Sistem penjualan candu yang baru, opium regie merupakan monopoli penjualan candu oleh pemerintah secara keseluruhan mulai dari impor hingga candu sampai ke tangan pembeli. Sistem opium regie ini mengadopsi sistem yang dijalankan oleh Perancis di Indo China. Opium regie mulai diberlakukan pada tahun 1894 di Madura dan pulau Jawa. Pemerintah kolonial Belanda melarang penanaman opium di seluruh Hindia Belanda, opium diimpor dan diolah dipabrik yang didirikan di Batavia.

Keluarga Mantri Candu di Ubud Bali 1908 (Koleksi: Tropen Museum, Belanda TMnr_10023781)

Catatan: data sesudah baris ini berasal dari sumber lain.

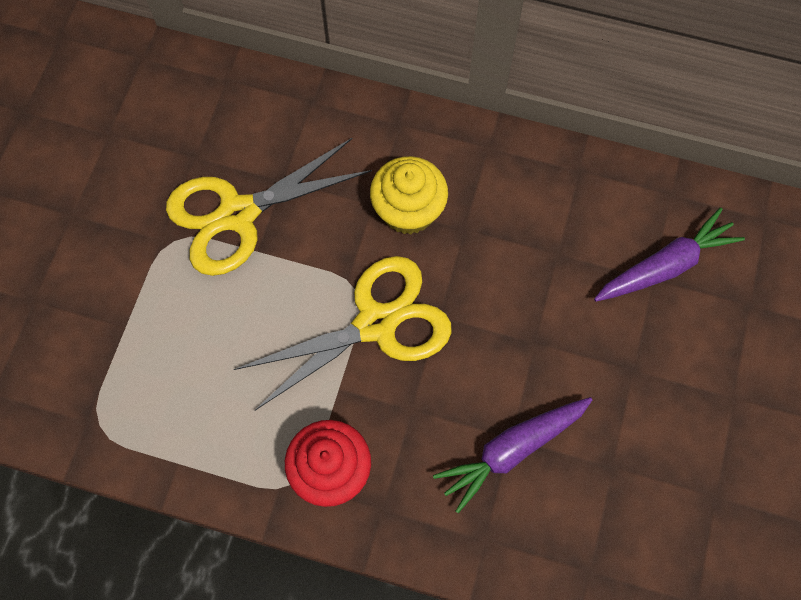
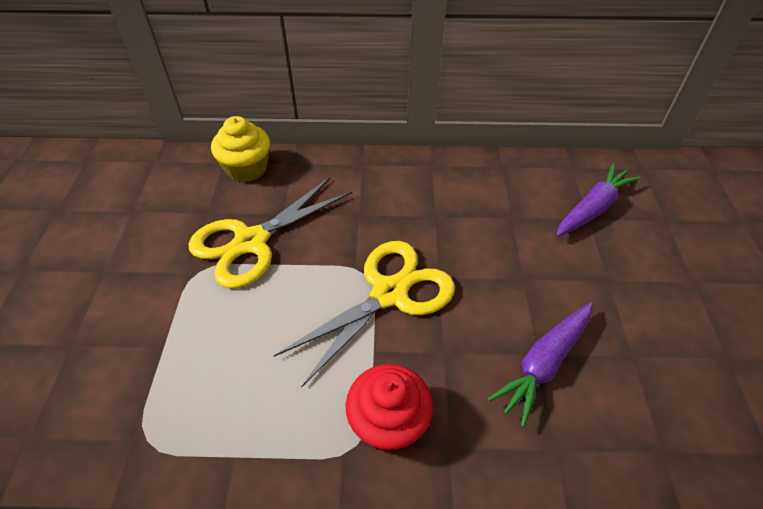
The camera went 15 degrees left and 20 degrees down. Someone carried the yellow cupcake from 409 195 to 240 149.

Sistem opium regie mengharuskan penjual yang disebut mantri candu, mencantumkan papan nama disetiap bangunan yang menjual candu dengan nama “Kantor Penjualan” dengan bahasa Belanda, Melayu dan bahasa daerah dimana candu tersebut di jual. Biasanya loket penjualan candu terdapat di wilayah-wilayah yang dekat dengan masyarakat seperti dekat pasar, perkebunan, dan pelabuhan.  Loket candu ini dibuka pada siang hari mulai jam 12 siang hingga jam 10 malam, pada hari minggu dan hari-hari besar seperti Gerebeg puasa, hari ulang tahun kerajaan Belanda loket penjualan candu ditutup. Para pembeli candu diijinkan untuk memakai candu di warung-warung candu (bambon peteng) yang telah ditunjuk oleh dinas opium regie.

Pemerintah kolonial Belanda juga mengontrol daerah-daerah penjualan candu dengan menetapkan jenis konsumen (Eropa, Pribumi dan China) dan melarang beberapa golongan masyarakat untuk mengkonsumsi candu yaitu militer, anggota kerajaan, pegawai pemerintah dan orang yang belum berumur 20 tahun. Daerah-daerah peredaran candu juga ditetapkan yaitu daerah terbuka (konsumen bebas untuk membeli dan mengkonsumsi candu tanpa lisensi). Daerah terbuka untuk perdagangan candu yaitu Batavia, Meester Cornelis, Semarang dan Surabaya. Daerah lisensi (pembeli harus mendapatkan ijin untuk membeli candu dan menggunakannya). Di Jawa sebagian besar adalah daerah berlisensi sehingga masyarakat yang akan mengkonsumsi candu harus mengajukan surat permohonan kepada kontrolir untuk diberikan ijin. Pemohon ijin penggunaan candu harus mencantumkan penghasilan mereka untuk ditentukan oleh petugas berapa candu yang boleh dikonsumsi dalam sehari sehingga tidak terjadi pemborosan.

Pendapatan dari penjualan opium regie ini telah menyumbang 15% dari total pendapatan pemerintah Kolonial Belanda pada tahun 1920-an yaitu hampir  f. 30 Juta melebihi jumlah pendapatan dari ekspor perkebunan Kina. Pendapatan dari opium regie ini banyak membantu keuangan pemerintah Kolonial Belanda pada masa resesi ekonomi, ketika hasil ekspor perkebunan turun 50-60% penjualan opium regie hanya turun 14% sehingga pemerintah Kolonial Belanda banyak tertolong dari politik perdagangan candu ini.

Diolah dari:

1. James R. Rush, Opium to Java: Jawa dalam Cengkeraman Bandar-Bandar Opium Cina, Indonesia Kolonial 1860-1910. Yogyakarta: Mata Bangsa.

2. Narti, Perdagangan Candu di Jawa Tahun 1920-1930 dalam Lembaran Sejarah Vol. 2, No. 1, Tahun 1999, Jurusan Sejarah Fakultas Sastra, UGM.

7 comments on “Jawa Dalam Politik Candu (Opium) Kolonial Belanda

  1. Tulisannya bagus Pak. Apakah saya bisa mengakses artikelnya Narti di atas? saya coba akses via google hanya ada abstraknya saja.